Tailoring microstructure and mechanical properties of aluminum matrix composites reinforced with novel Al/CuFe multi-layered core-shell particles

Abstract

Aluminum matrix composites (AMCs), reinforced with novel pre-synthesized Al/CuFe multi-layered core- shell particles, were fabricated by different consolidation techniques to investigate their effect on microstructure and mechanical properties. To synthesize multi-layered Al/CuFe core-shell particles, Cu and Fe layers were deposited on Al powder particles by galvanic replacement and electroless plating method, respectively. The core-shell powder and sintered compacts were characterized by using X-ray diffraction (XRD), scanning electron microscopy (SEM) equipped with energy dispersive spectroscopy (EDX), pycnometer, microhardness and compression tests.
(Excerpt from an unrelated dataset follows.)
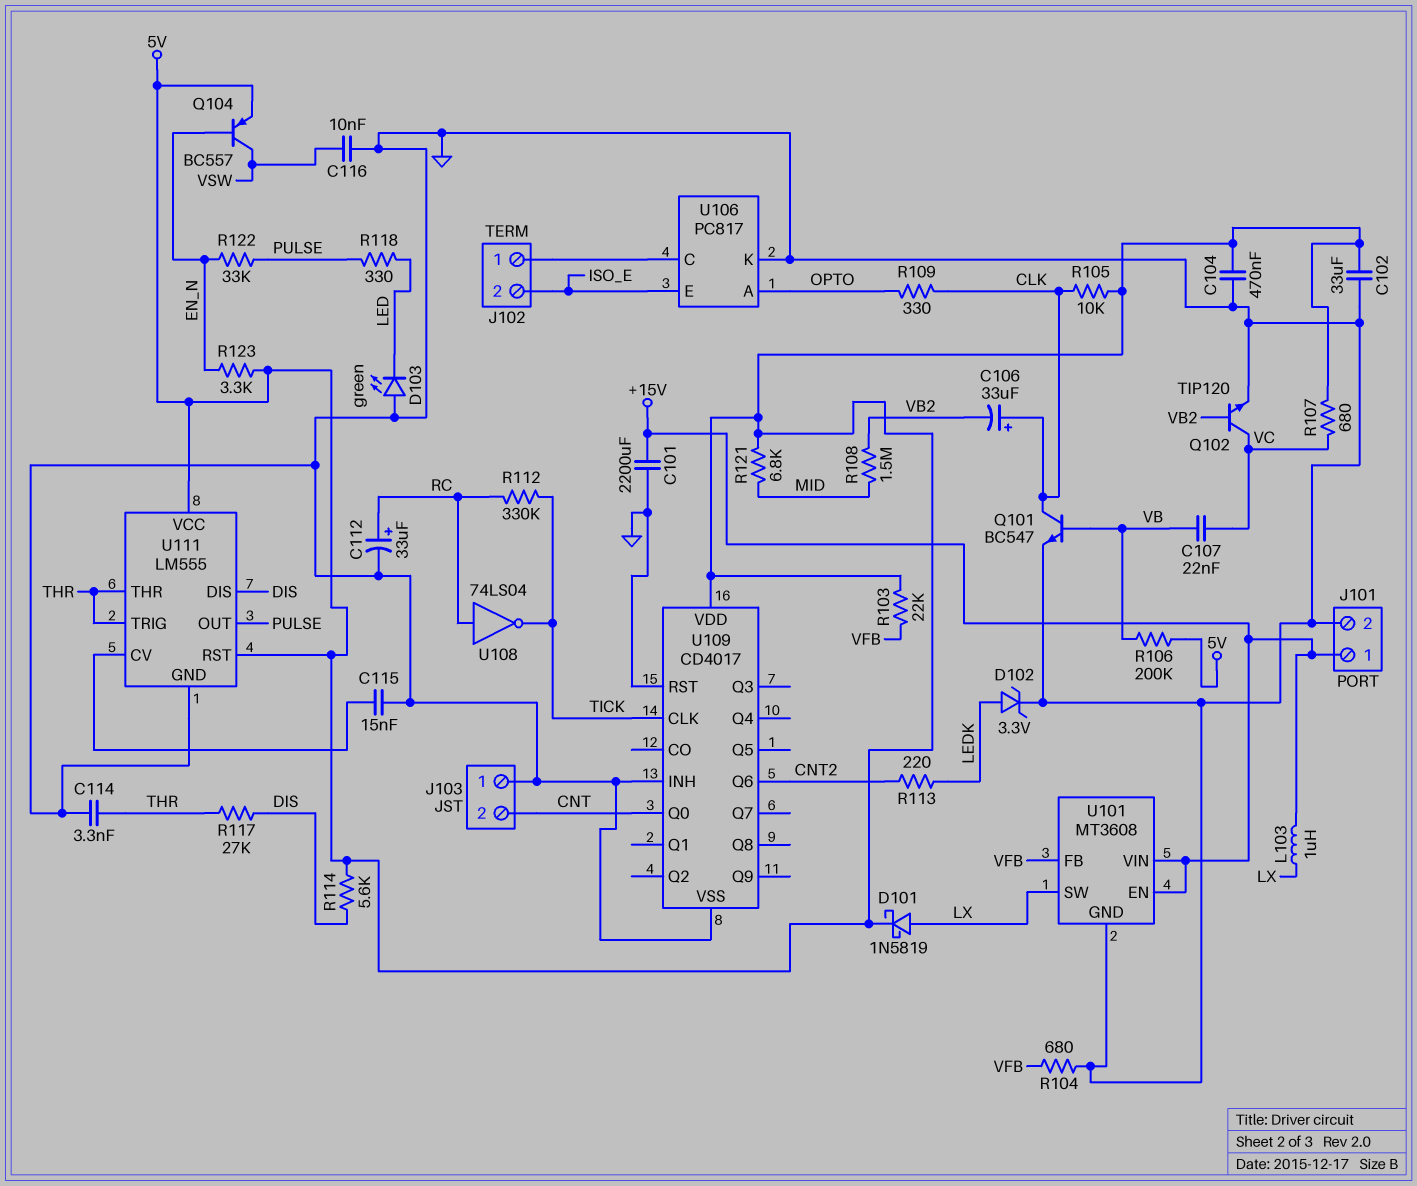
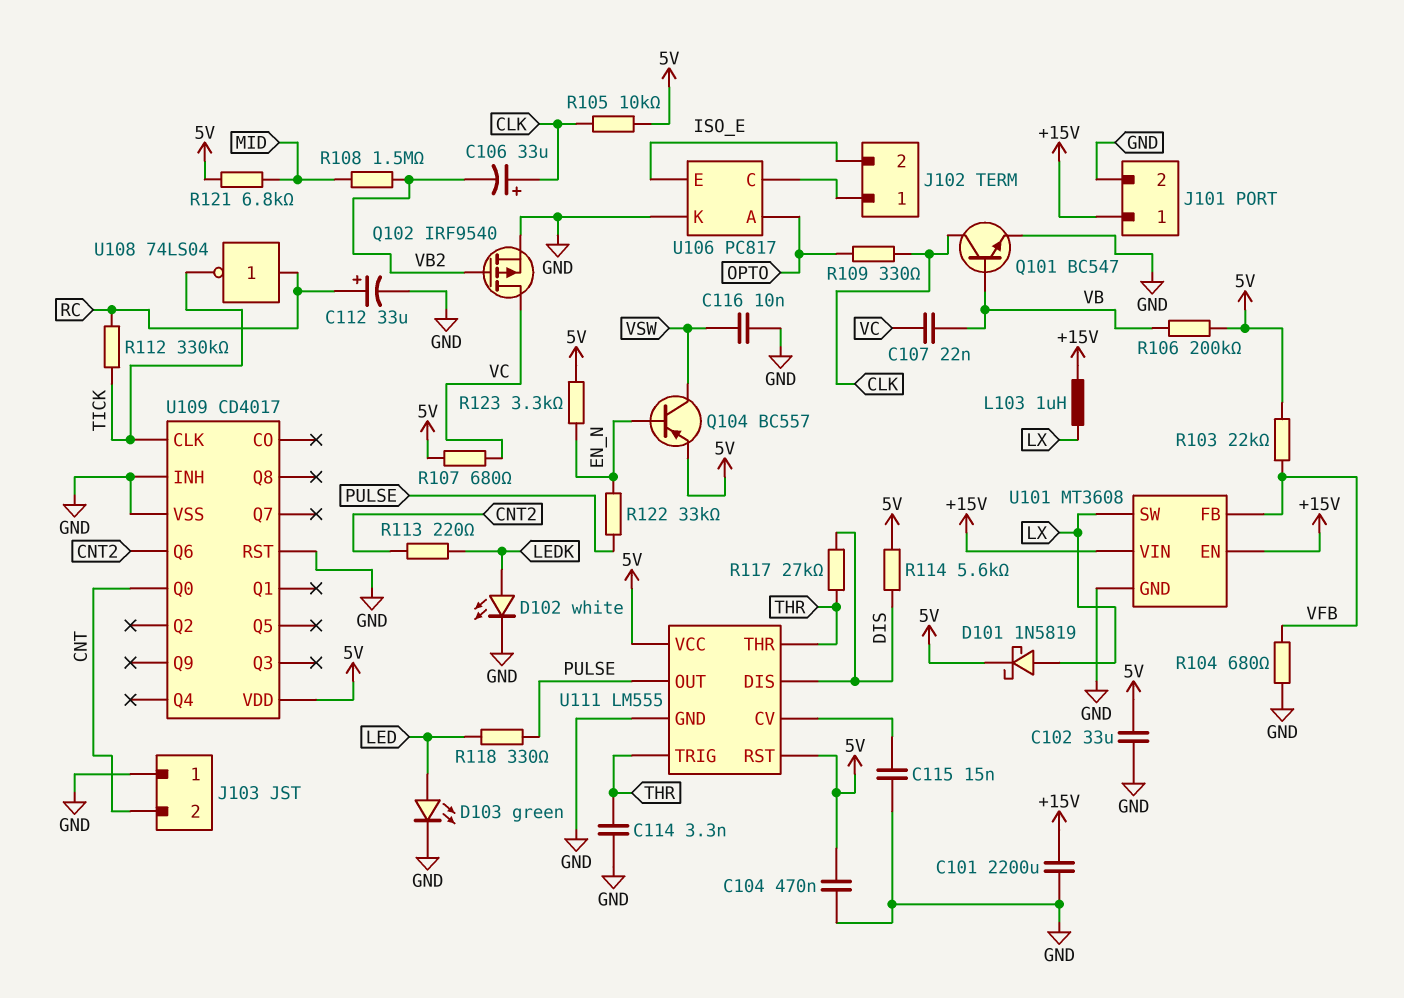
D102: zener 3.3V (A LEDK, K GND) -> LED white (A LEDK, K GND)
D103: LED green (A GND, K LED) -> LED green (A LED, K GND)
Q102: NPN TIP120 (B VB2, C VC, E GND) -> PMOS IRF9540 (G VB2, D VC, S GND)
The results revealed that a higher extent of interfacial reactions, due to the transformation of the deposited layer into intermetallic phases in spark plasma sintered composite, resulted in high relative density (99.26%), microhardness (165 HV0.3) and strength (572 MPa). Further, the presence of un-transformed Cu in the shell structure of hot-pressed composite resulted in the highest fracture strain (20.4%). The obtained results provide stronger implications for tailoring the microstructure of AMCs through selecting appropriate sintering paths to control mechanical properties.